If you’ve visited our Time Doctor home page, then you probably noticed the first time you visit that it asks you some questions.
This is our unique approach for a home page so I thought you might like to know a bit about our experiences and split tests around this concept.
Create an engaging experience rather than just passive reading
My theory is that most people on the Internet are passive, especially when they browse to a new site. They are mostly in a passive mode of reading and clicking on links rather than actively engaging on the page. It’s hard to get anyone to try a product because they’ve probably been burned before, and don’t want to go through a process of registering for a product unless they are convinced it’s worthwhile. The problem is that sometimes it’s hard to truly understand the product unless you do register and try it.
So I looked for a way to engage users. I’ve seen a few great examples of this on the web. One is with Optimizely.com, a split-testing website where you immediately engage with the site and see their technology in action.
You can see they actually get you to start trying the product immediately when you reach the home page. When you visit it’s so tempting to try it because there’s such as low barrier to entry. You don’t need to enter your email address, and you don’t have to “commit” in order to just try the product a little and see if it works for you. You can bet that Optimizely has split tested this many times to get to their current version of the page (given that they are an a/b split testing company!)
The problem is that it’s difficult with some products to create this immediate experience of engagement. Many products take some time to set up properly and it’s just not possible to get the user to immediately try the product without any barriers. You can show a demo of your product, but a demo doesn’t truly engage users in the same way that an actual trial does.
With Time Doctor, it’s really necessary to use the product for a while to see the analytics of your time and what you have been working on. For teams, it’s necessary for at least some of the team members to use it and try it for a few days in order to see the benefits.
I wanted to somehow start engaging visitors before they started signing up to try the product, and came up with the idea of asking some questions. Here is the current version of these questions:
Question 1: Asks if you are an individual or manage a team.
This question is important because their answer allows us to display more relevant messaging to them later on, and it also allows us to offer them the version of Time Doctor that is likely to best fit their needs.
Question 2: Asks if you think there’s room for improvement with your (or your team’s) productivity
Question 3: Asks if you’d like to try Time Doctor
We’ve split tested these questions several times and have found that we get a much better response in terms of people signing up to our service than if we do not have these initial questions.

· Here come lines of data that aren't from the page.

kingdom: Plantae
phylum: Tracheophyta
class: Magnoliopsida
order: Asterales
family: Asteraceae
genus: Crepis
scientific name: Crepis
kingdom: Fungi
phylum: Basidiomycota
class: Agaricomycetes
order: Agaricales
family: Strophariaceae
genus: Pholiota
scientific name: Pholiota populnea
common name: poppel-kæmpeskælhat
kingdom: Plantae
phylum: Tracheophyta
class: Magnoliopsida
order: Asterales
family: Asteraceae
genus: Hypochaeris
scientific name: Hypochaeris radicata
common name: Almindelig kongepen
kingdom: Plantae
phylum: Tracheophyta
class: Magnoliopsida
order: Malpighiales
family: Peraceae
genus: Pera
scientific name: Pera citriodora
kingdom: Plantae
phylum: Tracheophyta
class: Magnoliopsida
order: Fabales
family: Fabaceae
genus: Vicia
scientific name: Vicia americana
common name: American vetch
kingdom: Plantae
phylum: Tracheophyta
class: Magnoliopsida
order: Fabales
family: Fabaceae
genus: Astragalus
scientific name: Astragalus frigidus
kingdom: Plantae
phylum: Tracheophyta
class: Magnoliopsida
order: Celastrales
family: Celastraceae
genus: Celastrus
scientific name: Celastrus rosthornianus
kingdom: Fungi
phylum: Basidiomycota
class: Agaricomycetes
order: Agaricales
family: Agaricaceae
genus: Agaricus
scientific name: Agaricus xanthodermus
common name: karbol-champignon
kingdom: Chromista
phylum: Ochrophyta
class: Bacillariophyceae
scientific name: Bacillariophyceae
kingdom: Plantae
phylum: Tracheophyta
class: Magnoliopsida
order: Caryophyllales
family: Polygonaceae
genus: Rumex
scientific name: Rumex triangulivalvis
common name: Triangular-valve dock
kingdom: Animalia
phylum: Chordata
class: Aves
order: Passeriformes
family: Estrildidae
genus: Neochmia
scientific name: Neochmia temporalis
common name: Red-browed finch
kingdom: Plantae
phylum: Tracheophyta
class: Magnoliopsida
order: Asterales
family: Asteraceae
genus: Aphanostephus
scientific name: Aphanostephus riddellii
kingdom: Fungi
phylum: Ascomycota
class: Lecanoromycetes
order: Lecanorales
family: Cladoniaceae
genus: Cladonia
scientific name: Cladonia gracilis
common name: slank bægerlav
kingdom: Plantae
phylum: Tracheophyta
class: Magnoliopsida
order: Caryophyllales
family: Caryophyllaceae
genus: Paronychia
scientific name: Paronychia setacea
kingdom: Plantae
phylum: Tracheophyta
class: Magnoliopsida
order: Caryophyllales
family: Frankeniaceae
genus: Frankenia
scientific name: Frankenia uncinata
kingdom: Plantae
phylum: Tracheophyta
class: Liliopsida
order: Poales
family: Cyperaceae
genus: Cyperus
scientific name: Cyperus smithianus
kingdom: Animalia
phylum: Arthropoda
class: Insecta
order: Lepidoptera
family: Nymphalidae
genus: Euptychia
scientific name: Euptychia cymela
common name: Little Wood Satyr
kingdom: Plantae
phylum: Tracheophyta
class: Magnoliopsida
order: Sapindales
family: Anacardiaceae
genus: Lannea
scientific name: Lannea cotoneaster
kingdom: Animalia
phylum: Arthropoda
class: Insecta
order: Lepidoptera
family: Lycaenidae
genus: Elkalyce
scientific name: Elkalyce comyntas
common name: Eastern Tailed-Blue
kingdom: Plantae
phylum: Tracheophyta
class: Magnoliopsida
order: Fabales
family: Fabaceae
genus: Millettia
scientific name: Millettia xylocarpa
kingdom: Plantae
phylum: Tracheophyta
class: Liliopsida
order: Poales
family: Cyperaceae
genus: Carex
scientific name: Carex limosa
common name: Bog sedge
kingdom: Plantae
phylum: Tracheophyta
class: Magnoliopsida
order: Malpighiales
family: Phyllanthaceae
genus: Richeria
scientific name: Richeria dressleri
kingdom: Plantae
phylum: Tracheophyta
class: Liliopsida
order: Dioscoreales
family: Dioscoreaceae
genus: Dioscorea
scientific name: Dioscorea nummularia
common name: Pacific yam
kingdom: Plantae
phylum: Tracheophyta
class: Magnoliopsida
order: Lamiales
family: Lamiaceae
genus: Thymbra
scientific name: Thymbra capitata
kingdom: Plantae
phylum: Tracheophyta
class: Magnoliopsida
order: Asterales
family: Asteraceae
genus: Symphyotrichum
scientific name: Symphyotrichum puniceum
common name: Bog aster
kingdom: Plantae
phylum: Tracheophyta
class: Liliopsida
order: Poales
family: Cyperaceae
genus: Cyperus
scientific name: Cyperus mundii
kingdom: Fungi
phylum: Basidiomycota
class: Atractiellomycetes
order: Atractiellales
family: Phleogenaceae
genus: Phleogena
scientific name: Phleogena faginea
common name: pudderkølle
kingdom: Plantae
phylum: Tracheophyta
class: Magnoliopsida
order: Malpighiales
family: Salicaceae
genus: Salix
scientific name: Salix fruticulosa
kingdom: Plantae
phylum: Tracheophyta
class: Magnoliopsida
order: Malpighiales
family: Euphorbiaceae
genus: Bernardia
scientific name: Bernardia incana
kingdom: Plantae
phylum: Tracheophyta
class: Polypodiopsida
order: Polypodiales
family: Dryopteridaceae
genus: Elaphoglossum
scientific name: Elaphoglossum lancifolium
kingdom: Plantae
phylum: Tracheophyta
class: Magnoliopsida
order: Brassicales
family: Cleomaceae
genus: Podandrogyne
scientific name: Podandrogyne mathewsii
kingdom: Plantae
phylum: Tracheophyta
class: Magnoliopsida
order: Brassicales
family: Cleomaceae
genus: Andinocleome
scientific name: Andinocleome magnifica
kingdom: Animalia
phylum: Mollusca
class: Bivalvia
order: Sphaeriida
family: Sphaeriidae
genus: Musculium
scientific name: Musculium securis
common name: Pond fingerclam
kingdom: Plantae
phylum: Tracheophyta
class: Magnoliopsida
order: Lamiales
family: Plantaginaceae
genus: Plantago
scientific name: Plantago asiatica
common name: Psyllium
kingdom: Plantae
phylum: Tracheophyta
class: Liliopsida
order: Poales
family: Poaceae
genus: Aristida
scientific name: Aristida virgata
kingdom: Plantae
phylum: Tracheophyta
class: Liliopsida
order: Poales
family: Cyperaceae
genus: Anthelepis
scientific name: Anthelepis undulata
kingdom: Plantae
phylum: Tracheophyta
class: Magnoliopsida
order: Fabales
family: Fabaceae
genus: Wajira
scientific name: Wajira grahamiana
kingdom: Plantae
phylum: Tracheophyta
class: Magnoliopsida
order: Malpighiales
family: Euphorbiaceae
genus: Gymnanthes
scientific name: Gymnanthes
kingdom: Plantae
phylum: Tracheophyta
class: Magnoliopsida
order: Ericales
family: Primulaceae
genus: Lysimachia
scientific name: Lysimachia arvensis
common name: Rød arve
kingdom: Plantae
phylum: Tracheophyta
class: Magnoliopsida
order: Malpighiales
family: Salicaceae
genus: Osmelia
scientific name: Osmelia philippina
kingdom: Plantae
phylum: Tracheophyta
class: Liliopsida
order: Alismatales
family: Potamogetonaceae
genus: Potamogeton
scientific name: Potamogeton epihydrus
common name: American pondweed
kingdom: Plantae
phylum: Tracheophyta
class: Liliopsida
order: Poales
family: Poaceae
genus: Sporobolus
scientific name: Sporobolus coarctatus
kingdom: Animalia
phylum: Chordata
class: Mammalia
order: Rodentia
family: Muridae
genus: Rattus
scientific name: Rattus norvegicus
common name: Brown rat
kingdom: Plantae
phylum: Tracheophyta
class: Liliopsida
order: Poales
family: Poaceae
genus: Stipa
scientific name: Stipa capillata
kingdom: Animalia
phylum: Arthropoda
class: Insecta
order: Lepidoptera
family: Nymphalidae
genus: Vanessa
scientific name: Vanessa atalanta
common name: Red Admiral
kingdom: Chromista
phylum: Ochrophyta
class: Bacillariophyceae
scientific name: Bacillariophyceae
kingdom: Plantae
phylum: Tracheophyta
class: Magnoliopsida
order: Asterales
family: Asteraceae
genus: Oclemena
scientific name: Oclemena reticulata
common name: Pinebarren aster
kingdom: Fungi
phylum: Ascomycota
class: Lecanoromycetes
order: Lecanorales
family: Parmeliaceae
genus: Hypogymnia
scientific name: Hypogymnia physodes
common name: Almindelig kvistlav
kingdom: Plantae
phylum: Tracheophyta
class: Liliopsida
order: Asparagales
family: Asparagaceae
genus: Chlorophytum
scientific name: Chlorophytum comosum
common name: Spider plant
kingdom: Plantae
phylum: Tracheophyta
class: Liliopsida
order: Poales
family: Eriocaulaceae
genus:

Most people (91%) answer yes to question 3 and agree to try the service. While not all of them actually do go on to try the service, their “yes” answer is a psychological commitment which increases our conversion rate later on in the funnel.
What else have we learned from split tests on these questions?
Some people do not like the questions. In fact a minority of people hate the fact that they are forced to answer questions before visiting the “real” home page. However we’ve split tested having a link that allows people to “skip the questions” and found that this link decreased our conversion rate to sign ups overall.
My theory is that the people who refuse to take the small step of answering 3 questions would probably have been unlikely to take the larger step of signing up the try the software anyway. Having said that, we plan to continue split testing alternate versions of the home page with and without questions, because I really don’t like the idea of upsetting some of our visitors, even if they are the minority. We do make it so that if a person has gone through these questions before we do not show them a second time (unless they delete their cookies).